-------- GIVEN DATA --------

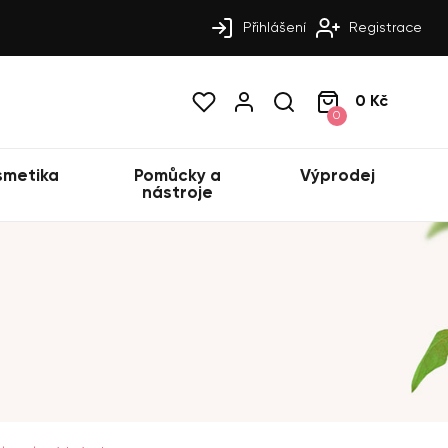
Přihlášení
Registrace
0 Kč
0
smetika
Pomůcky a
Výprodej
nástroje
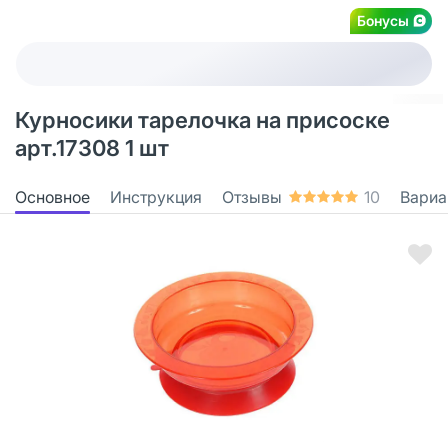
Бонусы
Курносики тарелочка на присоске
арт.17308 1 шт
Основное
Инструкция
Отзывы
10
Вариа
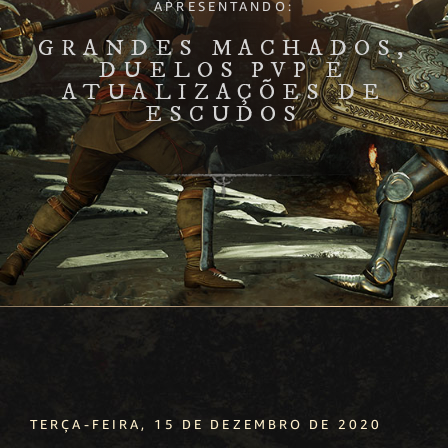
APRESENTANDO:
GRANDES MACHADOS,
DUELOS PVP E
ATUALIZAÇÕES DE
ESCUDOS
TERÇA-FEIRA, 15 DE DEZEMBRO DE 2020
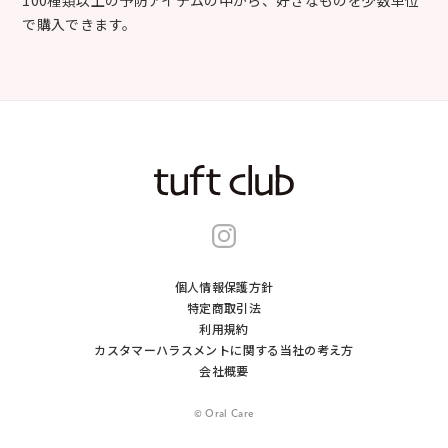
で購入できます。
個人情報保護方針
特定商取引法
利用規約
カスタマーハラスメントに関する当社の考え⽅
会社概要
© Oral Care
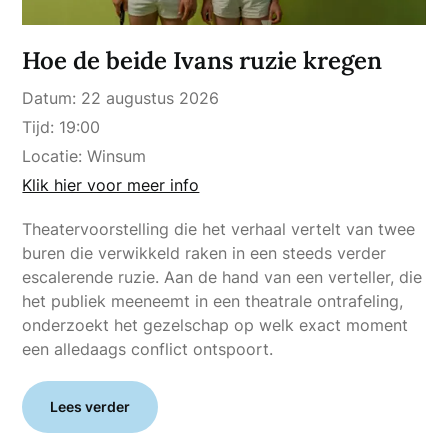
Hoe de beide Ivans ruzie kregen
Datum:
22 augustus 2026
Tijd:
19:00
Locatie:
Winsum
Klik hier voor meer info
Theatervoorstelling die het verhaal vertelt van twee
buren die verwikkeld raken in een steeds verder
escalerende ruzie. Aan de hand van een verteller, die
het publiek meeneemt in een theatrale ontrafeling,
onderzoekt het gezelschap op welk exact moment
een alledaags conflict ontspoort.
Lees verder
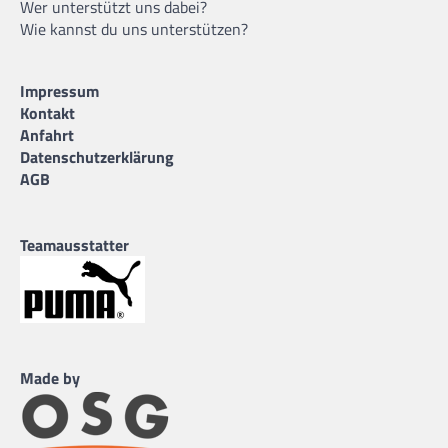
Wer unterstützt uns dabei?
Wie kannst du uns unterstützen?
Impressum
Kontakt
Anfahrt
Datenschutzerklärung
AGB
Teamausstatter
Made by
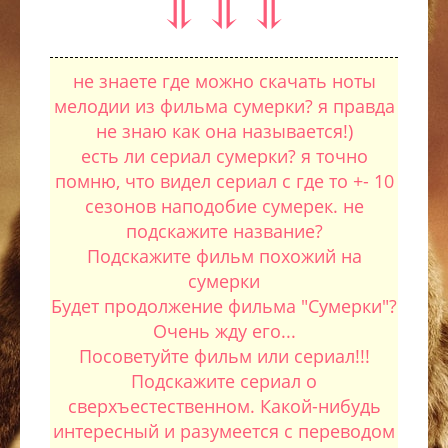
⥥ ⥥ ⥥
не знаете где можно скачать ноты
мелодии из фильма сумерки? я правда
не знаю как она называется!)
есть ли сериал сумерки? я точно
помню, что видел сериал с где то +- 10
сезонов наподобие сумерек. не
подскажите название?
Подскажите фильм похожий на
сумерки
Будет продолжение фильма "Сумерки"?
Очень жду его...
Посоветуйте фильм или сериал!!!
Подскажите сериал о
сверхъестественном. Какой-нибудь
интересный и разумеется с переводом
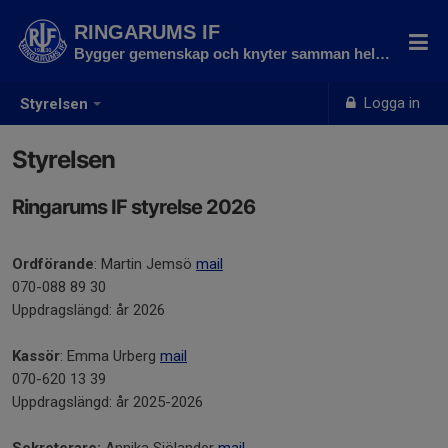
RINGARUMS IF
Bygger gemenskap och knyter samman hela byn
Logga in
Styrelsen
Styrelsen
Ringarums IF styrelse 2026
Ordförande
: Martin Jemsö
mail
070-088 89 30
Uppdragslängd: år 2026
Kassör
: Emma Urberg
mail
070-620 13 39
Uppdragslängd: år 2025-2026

--------
-------- GIVEN DATA --------

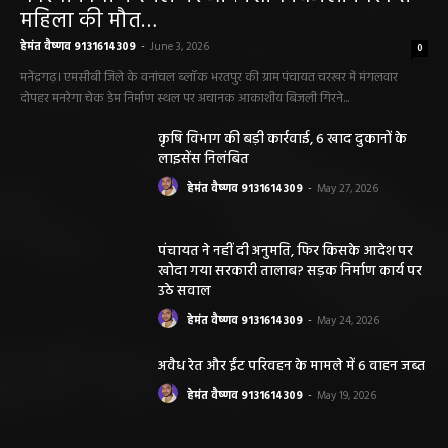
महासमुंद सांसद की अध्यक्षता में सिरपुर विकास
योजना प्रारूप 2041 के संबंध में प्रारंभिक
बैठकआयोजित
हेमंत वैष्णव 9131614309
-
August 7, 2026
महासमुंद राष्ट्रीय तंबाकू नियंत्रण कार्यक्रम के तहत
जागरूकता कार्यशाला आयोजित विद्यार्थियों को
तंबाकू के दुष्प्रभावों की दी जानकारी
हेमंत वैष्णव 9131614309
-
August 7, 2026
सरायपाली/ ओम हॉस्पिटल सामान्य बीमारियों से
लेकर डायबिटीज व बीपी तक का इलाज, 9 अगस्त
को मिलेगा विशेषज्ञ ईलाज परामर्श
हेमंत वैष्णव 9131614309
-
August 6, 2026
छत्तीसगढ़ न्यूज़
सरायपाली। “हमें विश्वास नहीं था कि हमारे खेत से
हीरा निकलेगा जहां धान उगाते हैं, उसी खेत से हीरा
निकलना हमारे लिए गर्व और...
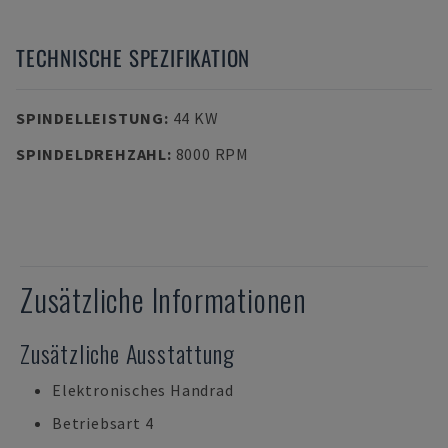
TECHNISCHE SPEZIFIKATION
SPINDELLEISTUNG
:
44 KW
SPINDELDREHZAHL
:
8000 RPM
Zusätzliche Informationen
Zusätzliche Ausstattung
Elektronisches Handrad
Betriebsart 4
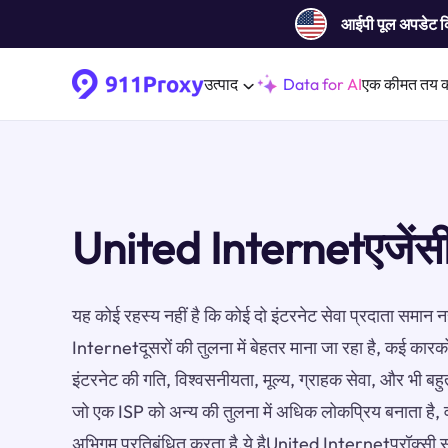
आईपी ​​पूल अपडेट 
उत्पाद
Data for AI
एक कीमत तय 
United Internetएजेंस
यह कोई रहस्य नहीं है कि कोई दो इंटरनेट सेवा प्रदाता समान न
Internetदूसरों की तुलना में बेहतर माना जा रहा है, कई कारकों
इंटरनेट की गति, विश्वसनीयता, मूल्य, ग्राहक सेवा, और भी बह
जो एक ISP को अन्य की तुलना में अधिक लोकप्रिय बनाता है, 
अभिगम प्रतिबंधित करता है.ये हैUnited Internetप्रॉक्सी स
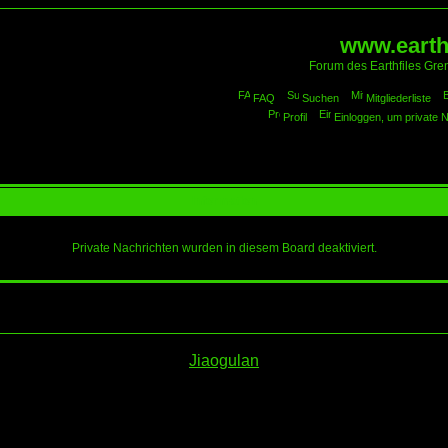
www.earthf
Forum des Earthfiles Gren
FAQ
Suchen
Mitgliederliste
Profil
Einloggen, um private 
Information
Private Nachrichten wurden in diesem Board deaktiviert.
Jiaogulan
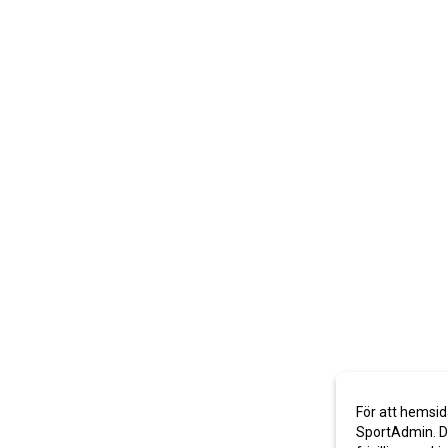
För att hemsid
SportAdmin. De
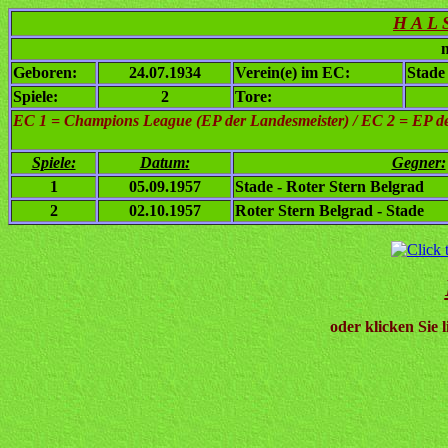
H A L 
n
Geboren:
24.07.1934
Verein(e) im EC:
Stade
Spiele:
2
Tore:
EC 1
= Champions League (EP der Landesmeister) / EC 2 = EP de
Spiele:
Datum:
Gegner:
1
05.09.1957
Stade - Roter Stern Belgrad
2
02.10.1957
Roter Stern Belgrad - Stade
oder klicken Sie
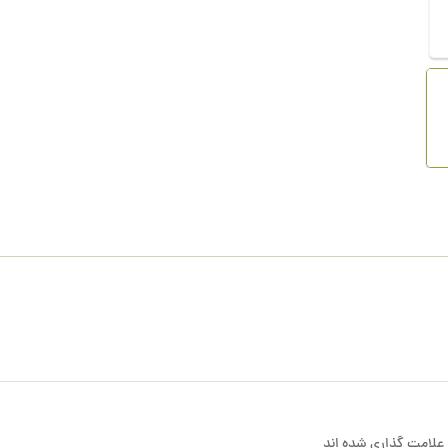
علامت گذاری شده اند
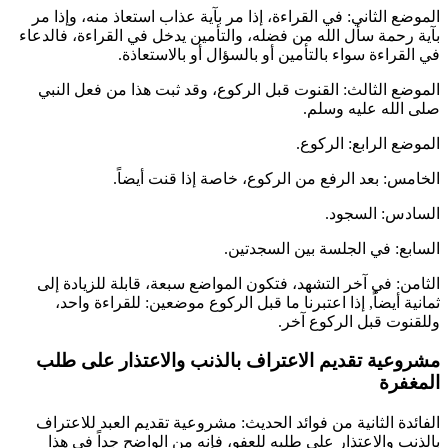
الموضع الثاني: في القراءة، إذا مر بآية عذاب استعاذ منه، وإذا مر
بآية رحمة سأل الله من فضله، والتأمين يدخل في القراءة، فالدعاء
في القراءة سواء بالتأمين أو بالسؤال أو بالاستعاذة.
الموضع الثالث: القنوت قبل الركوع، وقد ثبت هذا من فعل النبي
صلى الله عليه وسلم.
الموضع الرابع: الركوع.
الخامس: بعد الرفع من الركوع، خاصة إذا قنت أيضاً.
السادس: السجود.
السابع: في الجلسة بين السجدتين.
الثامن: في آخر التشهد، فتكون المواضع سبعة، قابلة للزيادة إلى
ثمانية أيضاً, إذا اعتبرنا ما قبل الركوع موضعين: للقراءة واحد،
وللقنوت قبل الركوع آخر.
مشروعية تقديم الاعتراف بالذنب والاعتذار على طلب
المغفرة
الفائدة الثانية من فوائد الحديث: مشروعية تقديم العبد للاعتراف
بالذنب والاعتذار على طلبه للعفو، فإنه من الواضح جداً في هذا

--------

_WHAT YOU NEED TO DO:_ From the entries above, say how many lines contain "Zusätzliche". Only the number is wanted.

_WORKED SOLUTION:_ 2